**Written task:** Copy out all of the data below word for word, leaving out the pictures.

Data items:
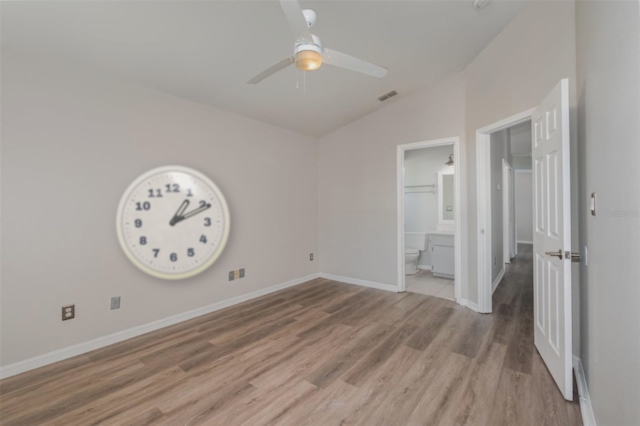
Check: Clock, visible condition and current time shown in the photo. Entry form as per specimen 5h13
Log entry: 1h11
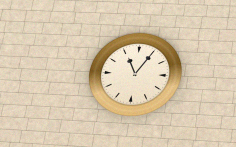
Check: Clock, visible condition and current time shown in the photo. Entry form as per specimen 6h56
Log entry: 11h05
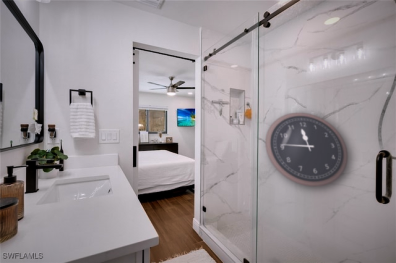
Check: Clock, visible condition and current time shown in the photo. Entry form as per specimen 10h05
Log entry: 11h46
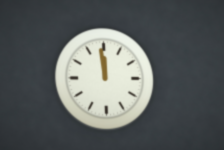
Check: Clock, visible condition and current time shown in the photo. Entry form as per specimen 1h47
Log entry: 11h59
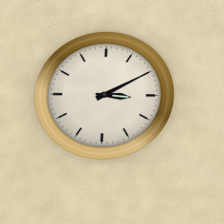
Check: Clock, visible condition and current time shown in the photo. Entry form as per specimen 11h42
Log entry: 3h10
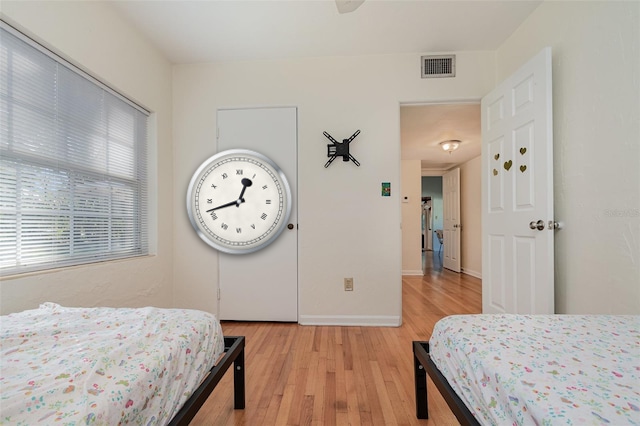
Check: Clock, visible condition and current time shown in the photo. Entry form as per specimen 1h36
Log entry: 12h42
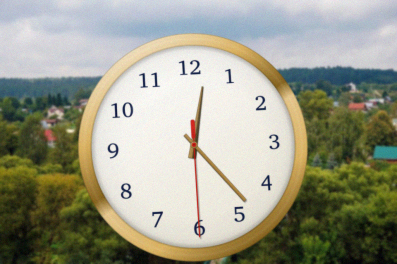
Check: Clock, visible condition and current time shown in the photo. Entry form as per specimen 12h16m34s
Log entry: 12h23m30s
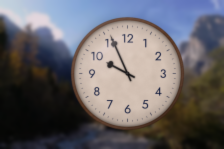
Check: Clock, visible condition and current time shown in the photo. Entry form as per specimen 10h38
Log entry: 9h56
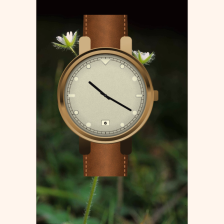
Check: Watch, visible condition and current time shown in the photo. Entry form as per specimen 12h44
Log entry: 10h20
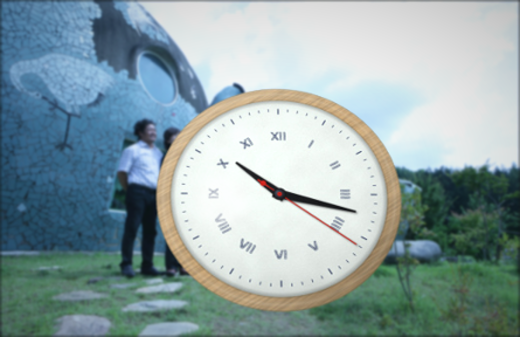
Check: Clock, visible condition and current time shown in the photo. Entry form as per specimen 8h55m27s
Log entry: 10h17m21s
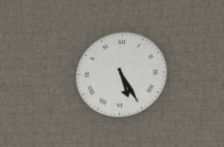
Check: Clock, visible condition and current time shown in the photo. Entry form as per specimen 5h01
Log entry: 5h25
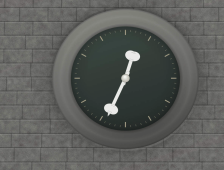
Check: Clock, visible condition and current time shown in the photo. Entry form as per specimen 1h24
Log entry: 12h34
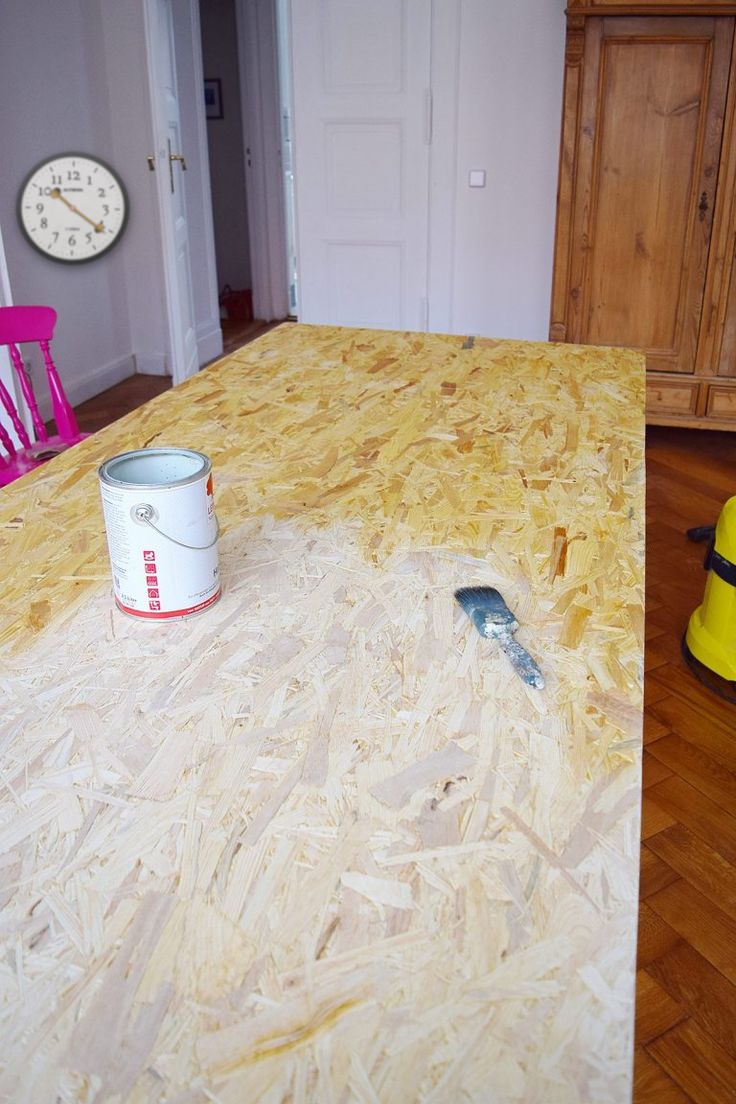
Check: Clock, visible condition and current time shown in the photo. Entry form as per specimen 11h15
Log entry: 10h21
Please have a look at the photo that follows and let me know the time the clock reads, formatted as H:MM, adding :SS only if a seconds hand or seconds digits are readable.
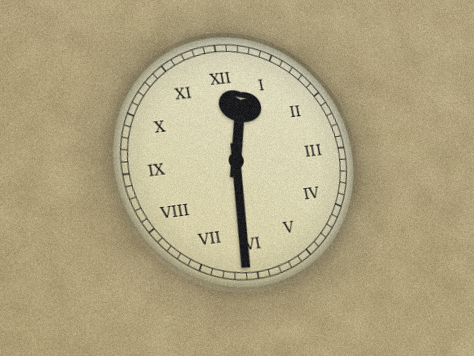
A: 12:31
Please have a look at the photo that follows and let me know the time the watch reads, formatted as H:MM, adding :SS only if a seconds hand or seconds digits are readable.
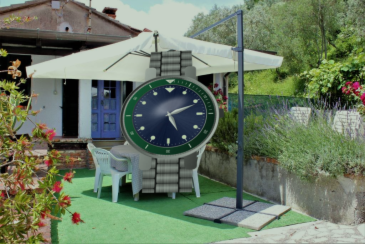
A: 5:11
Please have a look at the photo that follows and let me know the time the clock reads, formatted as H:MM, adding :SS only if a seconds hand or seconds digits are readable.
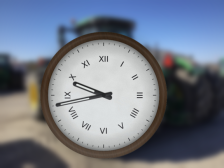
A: 9:43
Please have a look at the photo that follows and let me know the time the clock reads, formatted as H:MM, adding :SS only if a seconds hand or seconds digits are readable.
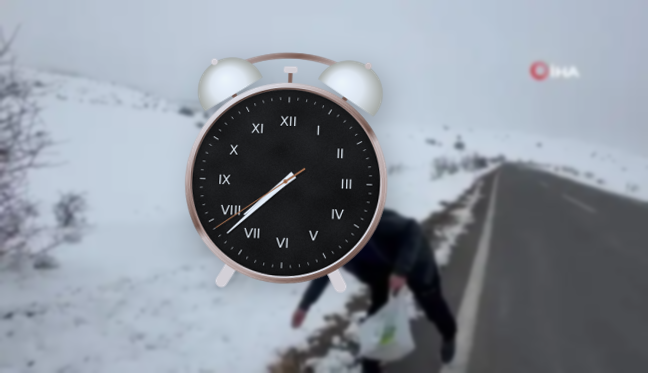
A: 7:37:39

**Solution for this problem:**
Check: Clock, visible condition and current time shown in the photo. Entry form as per specimen 5h13
Log entry: 1h11
Check: Clock, visible condition and current time shown in the photo. Entry form as per specimen 6h56
Log entry: 11h05
Check: Clock, visible condition and current time shown in the photo. Entry form as per specimen 10h05
Log entry: 11h46
Check: Clock, visible condition and current time shown in the photo. Entry form as per specimen 1h47
Log entry: 11h59
Check: Clock, visible condition and current time shown in the photo. Entry form as per specimen 11h42
Log entry: 3h10
Check: Clock, visible condition and current time shown in the photo. Entry form as per specimen 1h36
Log entry: 12h42
Check: Clock, visible condition and current time shown in the photo. Entry form as per specimen 12h16m34s
Log entry: 12h23m30s
Check: Clock, visible condition and current time shown in the photo. Entry form as per specimen 10h38
Log entry: 9h56
Check: Watch, visible condition and current time shown in the photo. Entry form as per specimen 12h44
Log entry: 10h20
Check: Clock, visible condition and current time shown in the photo. Entry form as per specimen 8h55m27s
Log entry: 10h17m21s
Check: Clock, visible condition and current time shown in the photo. Entry form as per specimen 5h01
Log entry: 5h25
Check: Clock, visible condition and current time shown in the photo. Entry form as per specimen 1h24
Log entry: 12h34
Check: Clock, visible condition and current time shown in the photo. Entry form as per specimen 11h15
Log entry: 10h21
Please have a look at the photo that follows and let me know the time the clock reads, formatted as H:MM, adding :SS only if a seconds hand or seconds digits are readable.
A: 12:31
Please have a look at the photo that follows and let me know the time the watch reads, formatted as H:MM, adding :SS only if a seconds hand or seconds digits are readable.
A: 5:11
Please have a look at the photo that follows and let me know the time the clock reads, formatted as H:MM, adding :SS only if a seconds hand or seconds digits are readable.
A: 9:43
Please have a look at the photo that follows and let me know the time the clock reads, formatted as H:MM, adding :SS only if a seconds hand or seconds digits are readable.
A: 7:37:39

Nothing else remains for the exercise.